◆ **Data in this exercise**
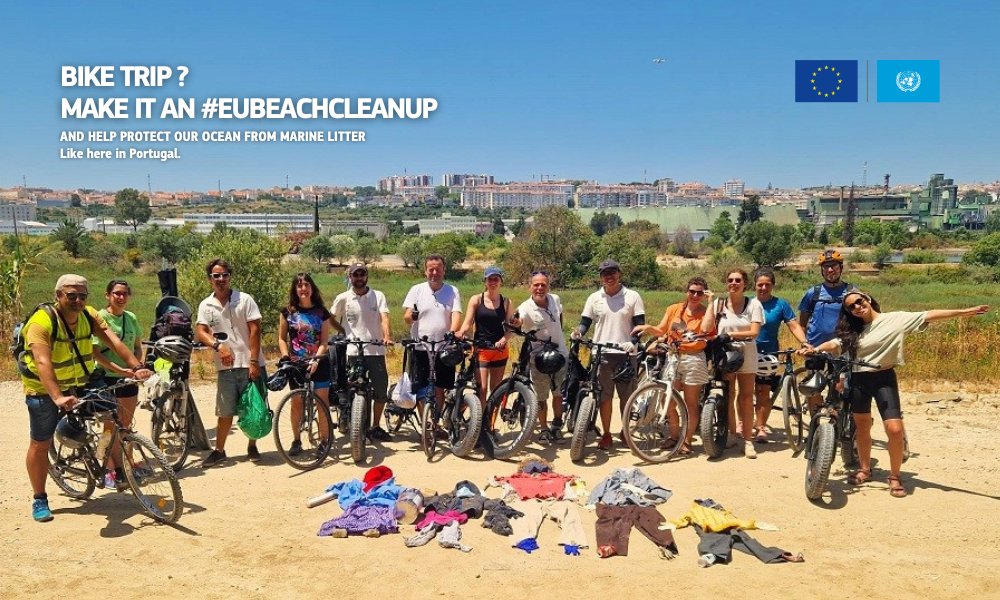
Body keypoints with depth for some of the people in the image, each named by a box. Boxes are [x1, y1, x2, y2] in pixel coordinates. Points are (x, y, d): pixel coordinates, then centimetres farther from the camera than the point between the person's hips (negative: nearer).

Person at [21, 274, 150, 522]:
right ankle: (39, 500, 17)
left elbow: (113, 341, -22)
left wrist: (137, 367, -37)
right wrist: (58, 398, -50)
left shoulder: (89, 316, -11)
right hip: (44, 389, -5)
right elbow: (42, 363, -37)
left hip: (80, 384, 5)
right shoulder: (42, 322, -26)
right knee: (40, 444, 1)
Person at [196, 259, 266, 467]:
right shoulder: (206, 305, 5)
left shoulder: (245, 299, -3)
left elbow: (255, 330, -7)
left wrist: (254, 361, -13)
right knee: (226, 412, 9)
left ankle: (252, 446, 22)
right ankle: (219, 450, 21)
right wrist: (218, 346, -24)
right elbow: (200, 332, -4)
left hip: (250, 364, -2)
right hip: (226, 366, 2)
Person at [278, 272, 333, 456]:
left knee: (322, 401, -1)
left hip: (318, 363, -1)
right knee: (297, 402, 4)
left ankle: (324, 440, 9)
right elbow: (282, 338, 5)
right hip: (296, 364, 1)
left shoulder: (321, 312, -1)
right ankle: (297, 440, 16)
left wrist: (315, 360, -18)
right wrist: (285, 357, -10)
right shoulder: (288, 311, 2)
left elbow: (324, 342, -4)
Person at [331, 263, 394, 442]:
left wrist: (387, 336, -26)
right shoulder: (343, 298, 2)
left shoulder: (378, 296, 1)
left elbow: (384, 318, -11)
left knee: (381, 392, 5)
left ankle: (375, 427, 21)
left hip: (376, 351, 1)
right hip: (353, 352, -1)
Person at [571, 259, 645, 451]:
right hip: (601, 354, 1)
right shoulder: (594, 298, 7)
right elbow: (585, 322, 6)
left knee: (626, 396, 6)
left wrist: (633, 342, -16)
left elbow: (640, 324, 1)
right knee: (605, 396, 3)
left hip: (625, 353, -1)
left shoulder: (632, 296, 3)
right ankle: (606, 434, 13)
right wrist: (578, 332, -16)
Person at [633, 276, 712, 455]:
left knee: (690, 403, 6)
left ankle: (687, 441, 18)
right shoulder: (674, 309, 8)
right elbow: (661, 331, 8)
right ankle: (673, 436, 25)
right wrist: (648, 328, -10)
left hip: (693, 360, -3)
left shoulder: (705, 313, -1)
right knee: (668, 400, 7)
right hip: (671, 358, 3)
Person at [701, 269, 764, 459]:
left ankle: (748, 440, 6)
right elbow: (705, 328, -10)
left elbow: (754, 332, -10)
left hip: (746, 354, -1)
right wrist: (711, 304, -10)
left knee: (746, 398, 1)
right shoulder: (719, 304, 1)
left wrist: (731, 334, -17)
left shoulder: (753, 304, -2)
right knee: (728, 397, 8)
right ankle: (732, 434, 23)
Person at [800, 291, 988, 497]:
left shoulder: (896, 319, -4)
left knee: (895, 429, -12)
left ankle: (894, 477, 7)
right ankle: (865, 469, 32)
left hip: (884, 379, -3)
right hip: (859, 380, 3)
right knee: (862, 427, 14)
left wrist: (966, 311, -16)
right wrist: (815, 349, -28)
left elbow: (929, 316, -9)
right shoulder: (851, 331, 6)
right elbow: (834, 344, -7)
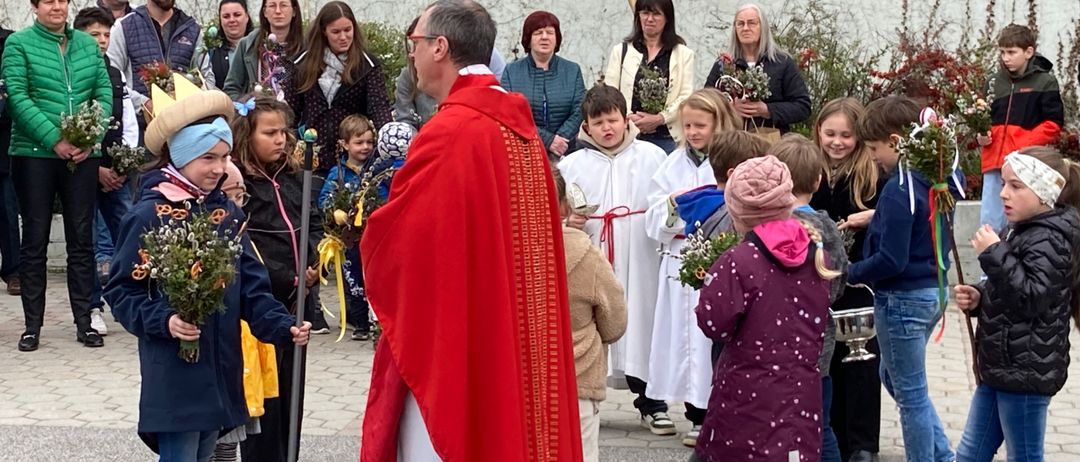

◆ **Task description**
If a line falls between the one containing "right elbow: (200, 332, -4)" and the last line of the records above, inclusive, restate it exactly; leave out the pictures and everything else.

◆ **Response for this exercise**
right elbow: (200, 332, -4)
left hip: (250, 364, -2)
right hip: (226, 366, 2)
Person at [278, 272, 333, 456]:
left knee: (322, 401, -1)
left hip: (318, 363, -1)
right knee: (297, 402, 4)
left ankle: (324, 440, 9)
right elbow: (282, 338, 5)
right hip: (296, 364, 1)
left shoulder: (321, 312, -1)
right ankle: (297, 440, 16)
left wrist: (315, 360, -18)
right wrist: (285, 357, -10)
right shoulder: (288, 311, 2)
left elbow: (324, 342, -4)
Person at [331, 263, 394, 442]:
left wrist: (387, 336, -26)
right shoulder: (343, 298, 2)
left shoulder: (378, 296, 1)
left elbow: (384, 318, -11)
left knee: (381, 392, 5)
left ankle: (375, 427, 21)
left hip: (376, 351, 1)
right hip: (353, 352, -1)
Person at [571, 259, 645, 451]:
right hip: (601, 354, 1)
right shoulder: (594, 298, 7)
right elbow: (585, 322, 6)
left knee: (626, 396, 6)
left wrist: (633, 342, -16)
left elbow: (640, 324, 1)
right knee: (605, 396, 3)
left hip: (625, 353, -1)
left shoulder: (632, 296, 3)
right ankle: (606, 434, 13)
right wrist: (578, 332, -16)
Person at [633, 276, 712, 455]:
left knee: (690, 403, 6)
left ankle: (687, 441, 18)
right shoulder: (674, 309, 8)
right elbow: (661, 331, 8)
right ankle: (673, 436, 25)
right wrist: (648, 328, -10)
left hip: (693, 360, -3)
left shoulder: (705, 313, -1)
right knee: (668, 400, 7)
right hip: (671, 358, 3)
Person at [701, 269, 764, 459]:
left ankle: (748, 440, 6)
right elbow: (705, 328, -10)
left elbow: (754, 332, -10)
left hip: (746, 354, -1)
right wrist: (711, 304, -10)
left knee: (746, 398, 1)
right shoulder: (719, 304, 1)
left wrist: (731, 334, -17)
left shoulder: (753, 304, -2)
right knee: (728, 397, 8)
right ankle: (732, 434, 23)
Person at [800, 291, 988, 497]:
left shoulder: (896, 319, -4)
left knee: (895, 429, -12)
left ankle: (894, 477, 7)
right ankle: (865, 469, 32)
left hip: (884, 379, -3)
right hip: (859, 380, 3)
right knee: (862, 427, 14)
left wrist: (966, 311, -16)
right wrist: (815, 349, -28)
left elbow: (929, 316, -9)
right shoulder: (851, 331, 6)
right elbow: (834, 344, -7)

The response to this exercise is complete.